* **Data for analysis**
● ● ●

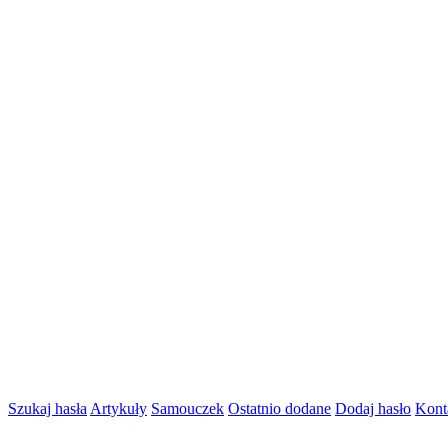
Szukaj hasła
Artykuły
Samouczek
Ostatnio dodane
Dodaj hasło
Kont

● ● ●

* **Task prompt**
All of the records must come back exactly as they stand, minus every picture.

* **Answer below**
Szukaj hasła
Artykuły
Samouczek
Ostatnio dodane
Dodaj hasło
Kont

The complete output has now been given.